Guy H., como o médico é conhecido, fazia um procedimento de aumento peniano no negociante de diamantes belga-israelense Ehud Arye Laniado, que tinha 65 anos, na clínica estética Saint-Honoré-Ponthieu, em Paris (França), em março de 2019. Ele tratava Ehud de duas a quatro vezes por ano, em procedimentos que custavam dezenas de milhares de euros.

Porém, durante o procedimento, realizado fora do horário comercial, o bilionário acabou sofrendo uma parada cardíaca e morrendo.

Inicialmente, o caso foi tratado como homicídio culposo, mas as investigações se voltaram para omissão de socorro, crimes relacionados a drogas e exercício ilegal da medicina. O médico que ajudava Guy H. na cirurgia também foi condenado a 12 meses de prisão, mas a pena foi suspensa. Ele foi igualmente banido de exercer a medicina.

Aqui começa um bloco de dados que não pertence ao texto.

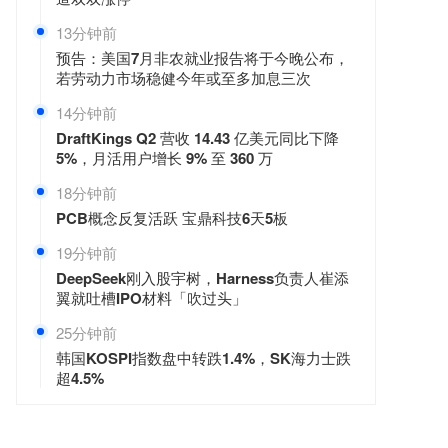
13分钟前
预告：美国7月非农就业报告将于今晚公布，
若劳动力市场稳健今年或至多加息三次
14分钟前
DraftKings Q2 营收 14.43 亿美元同比下降
5%，月活用户增长 9% 至 360 万
18分钟前
PCB概念反复活跃 宝鼎科技6天5板
19分钟前
DeepSeek刚入股宇树，Harness负责人崔添
翼就吐槽IPO材料「吹过头」
25分钟前
韩国KOSPI指数盘中转跌1.4%，SK海力士跌
超4.5%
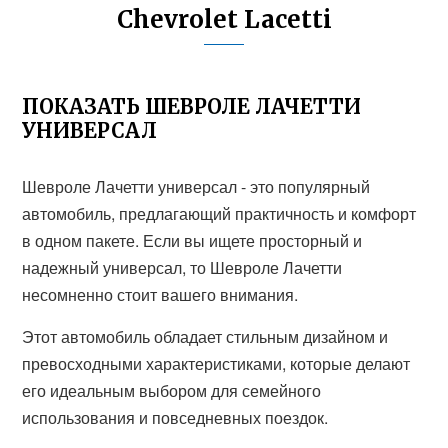
Chevrolet Lacetti
ПОКАЗАТЬ ШЕВРОЛЕ ЛАЧЕТТИ
УНИВЕРСАЛ
Шевроле Лачетти универсал - это популярный
автомобиль, предлагающий практичность и комфорт
в одном пакете. Если вы ищете просторный и
надежный универсал, то Шевроле Лачетти
несомненно стоит вашего внимания.
Этот автомобиль обладает стильным дизайном и
превосходными характеристиками, которые делают
его идеальным выбором для семейного
использования и повседневных поездок.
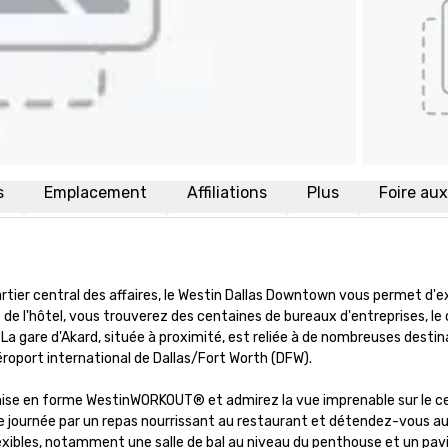
s
Emplacement
Affiliations
Plus
Foire au
tier central des affaires, le Westin Dallas Downtown vous permet d'ex
de l'hôtel, vous trouverez des centaines de bureaux d'entreprises, le 
La gare d'Akard, située à proximité, est reliée à de nombreuses destina
éroport international de Dallas/Fort Worth (DFW).

 remise en forme WestinWORKOUT® et admirez la vue imprenable sur le cen
journée par un repas nourrissant au restaurant et détendez-vous au b
xibles, notamment une salle de bal au niveau du penthouse et un pavill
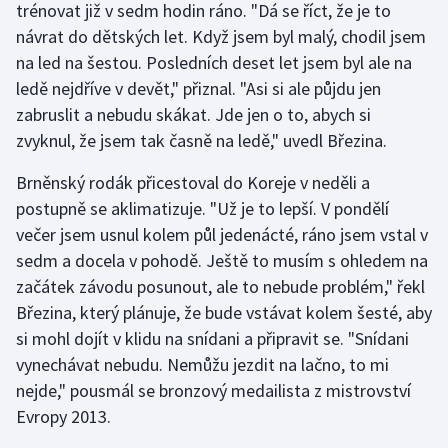
trénovat již v sedm hodin ráno. "Dá se říct, že je to
Moderní pětiboj
návrat do dětských let. Když jsem byl malý, chodil jsem
na led na šestou. Posledních deset let jsem byl ale na
Motorsport
ledě nejdříve v devět," přiznal. "Asi si ale půjdu jen
zabruslit a nebudu skákat. Jde jen o to, abych si
Olympijské hry
zvyknul, že jsem tak časně na ledě," uvedl Březina.
Parasport
Brněnský rodák přicestoval do Koreje v neděli a
postupně se aklimatizuje. "Už je to lepší. V pondělí
Plavání
večer jsem usnul kolem půl jedenácté, ráno jsem vstal v
sedm a docela v pohodě. Ještě to musím s ohledem na
Plážový volejbal
začátek závodu posunout, ale to nebude problém," řekl
Březina, který plánuje, že bude vstávat kolem šesté, aby
Ragby
si mohl dojít v klidu na snídani a připravit se. "Snídani
vynechávat nebudu. Nemůžu jezdit na lačno, to mi
Rychlobruslení
nejde," pousmál se bronzový medailista z mistrovství
Rychlostní kanoistika
Evropy 2013.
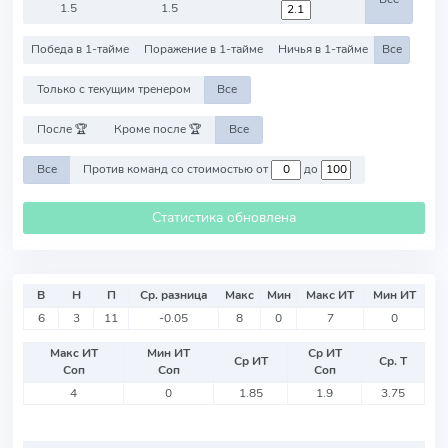
1.5
1.5
Победа в 1-тайме
Поражение в 1-тайме
Ничья в 1-тайме
Все
Только с текущим тренером
Все
После 🏆
Кроме после 🏆
Все
Все
Против команд со стоимостью от
до
Статистика обновлена
В
Н
П
Ср. разница
Макс
Мин
Макс ИТ
Мин ИТ
6
3
11
-0.05
8
0
7
0
Макс ИТ
Мин ИТ
Ср ИТ
Ср ИТ
Ср. Т
Соп
Соп
Соп
4
0
1.85
1.9
3.75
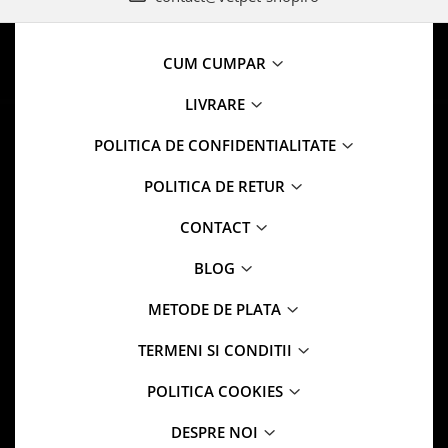
CUM CUMPAR
LIVRARE
POLITICA DE CONFIDENTIALITATE
POLITICA DE RETUR
CONTACT
BLOG
METODE DE PLATA
TERMENI SI CONDITII
POLITICA COOKIES
DESPRE NOI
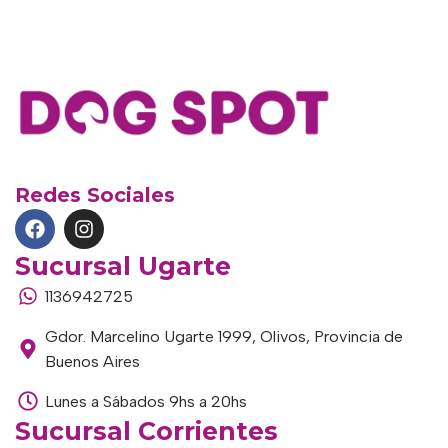
Redes Sociales
Sucursal Ugarte
1136942725
Gdor. Marcelino Ugarte 1999, Olivos, Provincia de
Buenos Aires
Lunes a Sábados 9hs a 20hs
Sucursal Corrientes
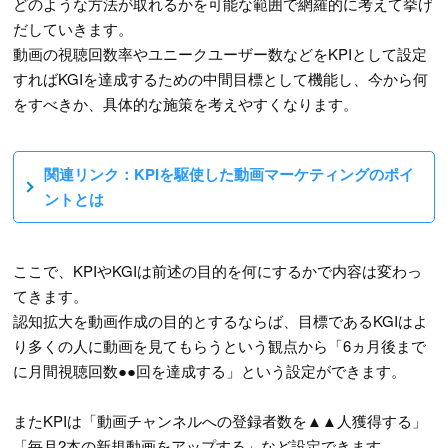
どのような方法が取れるかを可能な範囲で網羅的に考えて挙げ
だしていきます。
動画の視聴回数率やユニークユーザー数などをKPIとして設定
すればKGIを達成するための中間目標として機能し、今から何
をすべきか、具体的な施策を考えやすくなります。
関連リンク：KPIを駆使した動画マーケティングのポイ
ントとは
ここで、KPIやKGIは前述の目的を何にするかで内容は変わっ
てきます。
認知拡大を動画作成の目的とするならば、目標であるKGIはよ
り多くの人に動画を見てもらうという観点から「6ヵ月後まで
に月間視聴回数●●回を達成する」という設定ができます。
またKPIは「動画チャンネルへの登録者数を▲▲人獲得する」
「毎月2本の新規動画をアップする」など設定できます。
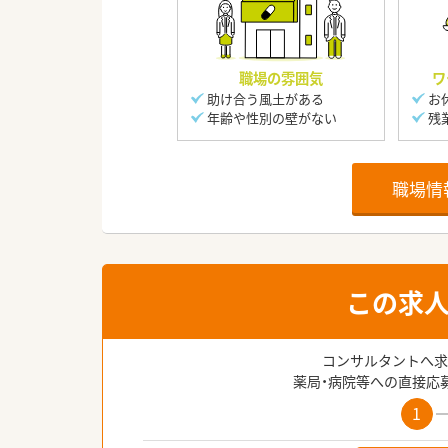
職場の雰囲気
ワ
助け合う風土がある
お
年齢や性別の壁がない
残
職場情
この求
コンサルタントへ求
薬局・病院等への直接応
1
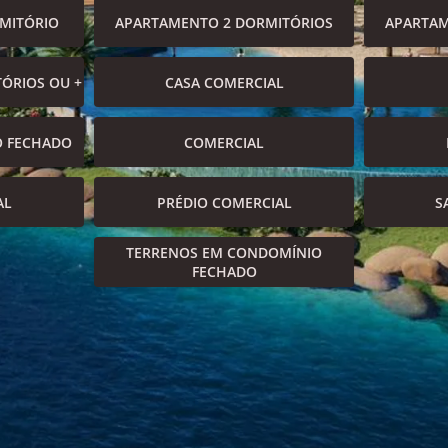
MITÓRIO
APARTAMENTO 2 DORMITÓRIOS
APARTAM
ÓRIOS OU +
CASA COMERCIAL
O FECHADO
COMERCIAL
AL
PRÉDIO COMERCIAL
S
TERRENOS EM CONDOMÍNIO
FECHADO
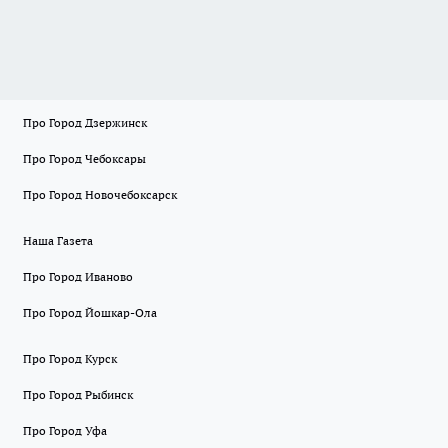
Про Город Дзержинск
Про Город Чебоксары
Про Город Новочебоксарск
Наша Газета
Про Город Иваново
Про Город Йошкар-Ола
Про Город Курск
Про Город Рыбинск
Про Город Уфа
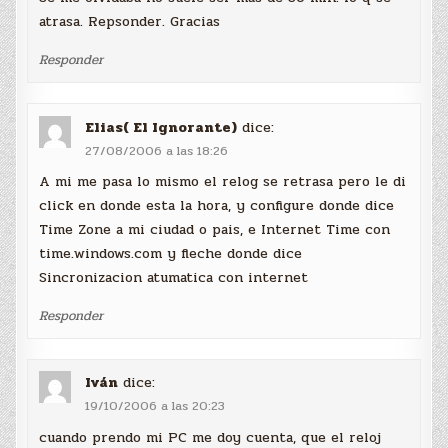
atrasa. Repsonder. Gracias
Responder
Elias( El Ignorante)
dice:
27/08/2006 a las 18:26
A mi me pasa lo mismo el relog se retrasa pero le di
click en donde esta la hora, y configure donde dice
Time Zone a mi ciudad o pais, e Internet Time con
time.windows.com y fleche donde dice
Sincronizacion atumatica con internet
Responder
Iván
dice:
19/10/2006 a las 20:23
cuando prendo mi PC me doy cuenta, que el reloj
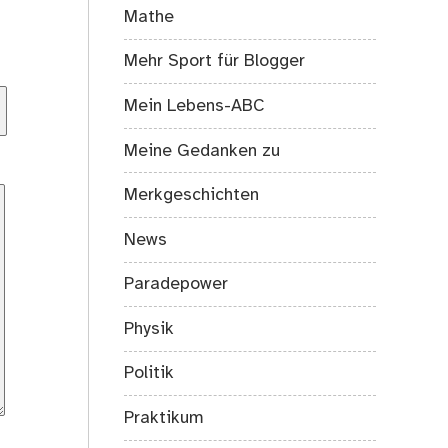
Mathe
Mehr Sport für Blogger
Mein Lebens-ABC
Meine Gedanken zu
Merkgeschichten
News
Paradepower
Physik
Politik
Praktikum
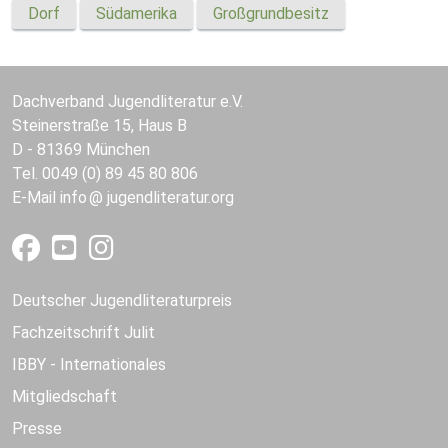
Dorf
Südamerika
Großgrundbesitz
Dachverband Jugendliteratur e.V.
Steinerstraße 15, Haus B
D - 81369 München
Tel. 0049 (0) 89 45 80 806
E-Mail
info
jugendliteratur.org
Deutscher Jugendliteraturpreis
Fachzeitschrift Julit
IBBY - Internationales
Mitgliedschaft
Presse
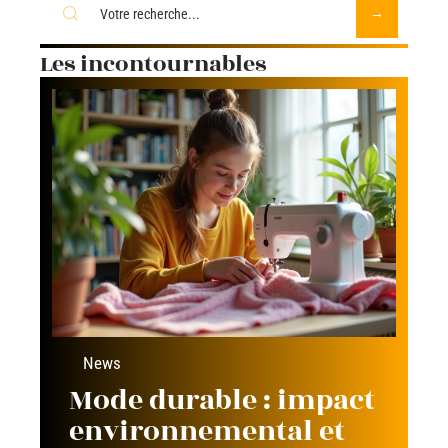
Les incontournables
News
Mode durable : impact
environnemental et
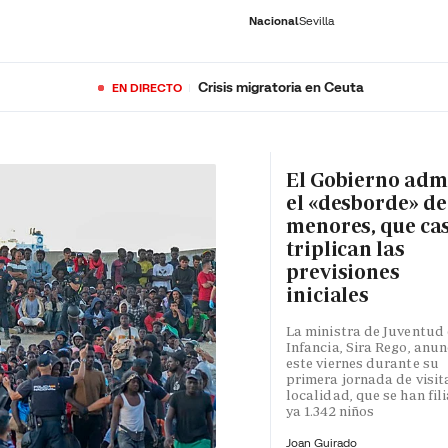
Nacional
Sevilla
Crisis migratoria en Ceuta
EN DIRECTO
RNACIONAL
ECONOMÍA
DEPORTES
SOCIEDAD
CULTURA
GENTE
PLAY
HISTORIA
ÚLTI
El Gobierno adm
el «desborde» de
menores, que ca
triplican las
previsiones
iniciales
La ministra de Juventud 
Infancia, Sira Rego, anun
este viernes durante su
primera jornada de visita
localidad, que se han fil
ya 1.342 niños
Joan Guirado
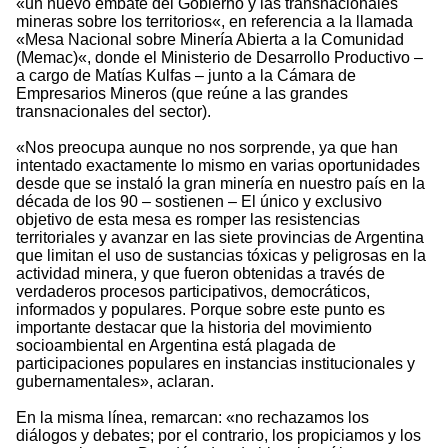
«un nuevo embate del Gobierno y las transnacionales
mineras sobre los territorios«, en referencia a la llamada
«Mesa Nacional sobre Minería Abierta a la Comunidad
(Memac)«, donde el Ministerio de Desarrollo Productivo –
a cargo de Matías Kulfas – junto a la Cámara de
Empresarios Mineros (que reúne a las grandes
transnacionales del sector).
«Nos preocupa aunque no nos sorprende, ya que han
intentado exactamente lo mismo en varias oportunidades
desde que se instaló la gran minería en nuestro país en la
década de los 90 – sostienen – El único y exclusivo
objetivo de esta mesa es romper las resistencias
territoriales y avanzar en las siete provincias de Argentina
que limitan el uso de sustancias tóxicas y peligrosas en la
actividad minera, y que fueron obtenidas a través de
verdaderos procesos participativos, democráticos,
informados y populares. Porque sobre este punto es
importante destacar que la historia del movimiento
socioambiental en Argentina está plagada de
participaciones populares en instancias institucionales y
gubernamentales», aclaran.
En la misma línea, remarcan: «no rechazamos los
diálogos y debates; por el contrario, los propiciamos y los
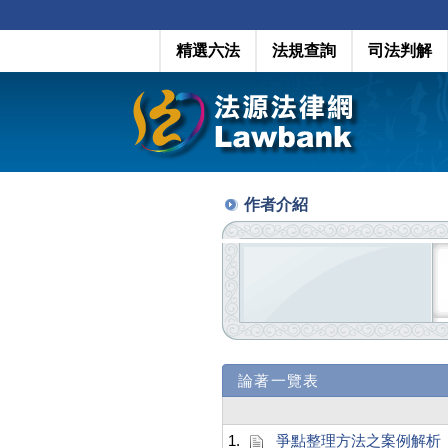
精選六法
法規查詢
司法判解
作者介紹
論著一覽表
1.
爭點整理方法之案例解析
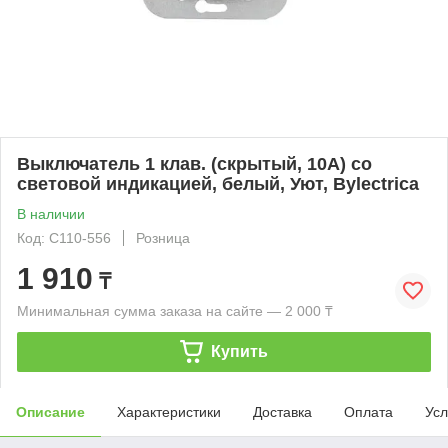
Выключатель 1 клав. (cкрытый, 10А) со
световой индикацией, белый, Уют, Bylectrica
В наличии
Код: С110-556
Розница
1 910
₸
Минимальная сумма заказа на сайте — 2 000 ₸
Купить
Описание
Характеристики
Доставка
Оплата
Усл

“Quando os investigadores analisaram a causa da morte, a injeção no pênis foi rapidamente descartada. A questão que permaneceu foi por que o cirurgião fez um primeiro pedido de ajuda às 20h, antes de um segundo telefonema, desta vez para o corpo de bombeiros, duas horas depois”, disse uma fonte ao jornal “Le Parisien”.

Os réus alegaram inicialmente que o primeiro telefonema foi feito devido ao “comportamento irritado” de Ehud e à sua insistência em receber as injeções, apesar de se queixar de dores abdominais.

“É fácil dizer em retrospectiva que o ataque cardíaco começou ali, mas, como o paciente tinha uma úlcera, era impossível considerar um problema cardíaco, e os serviços de emergência não teriam sido acionados para um problema tão pequeno”, acrescentou a fonte.